Although the first stage of funding was provided to Turkey, the EU has yet to fulfill the second stage or other provisions such as establishing the visa-free deal for Turkish citizens and updating the customs union. Turkey currently hosts some 3.6 million Syrian refugees, more than any other country in the world, and spent $40 billion through the process, according to official figures.
The latest humanitarian crisis in northwestern Syria's Idlib, caused by Bashar Assad's attacks on civilian-populated areas, has forced nearly 1 million people to move near the Turkish border for refuge. The renewed attacks risked another wave of migration to Turkey, which already hosts 3.7 million Syrian refugees and says it cannot take in any more. In addition, 34 Turkish soldiers were killed by forces of Assad's regime.

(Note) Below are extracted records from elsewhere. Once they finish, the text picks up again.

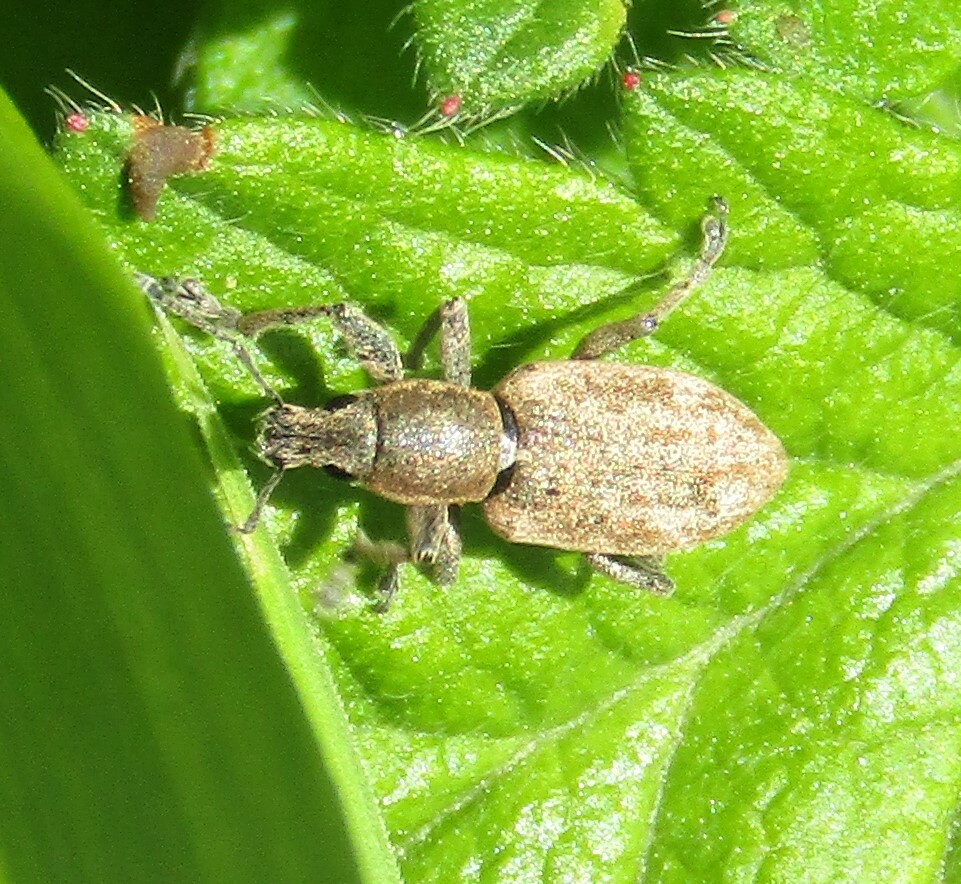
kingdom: Animalia
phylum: Arthropoda
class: Insecta
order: Coleoptera
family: Curculionidae
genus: Tanymecus
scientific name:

The Turkish soldiers were working to protect local civilians under a 2018 deal with Russia, under which acts of aggression are prohibited in the region.
In response to the lack of humanitarian and financial aid from the international community and the attack on Turkish soldiers, President Erdoğan began allowing refugees to migrate toward Europe through land borders several weeks ago. Since then, thousands of migrants and refugees have flocked to the Turkish province of Edirne along the border with Greece and Bulgaria to make their way into Europe.
Many have been camping near the Turkish side of the border, despite Greece's insistence that its border is closed. Greece has been widely criticized for using excessive force, including the firing of water cannons and tear gas, to repel incoming migrants.
In his latest speech, Borrell said the situation at the Turkish-Greek border had improved.
“We have to continue the agreement” of 2016, he said, arguing that it is in the “mutual interest” of both parties.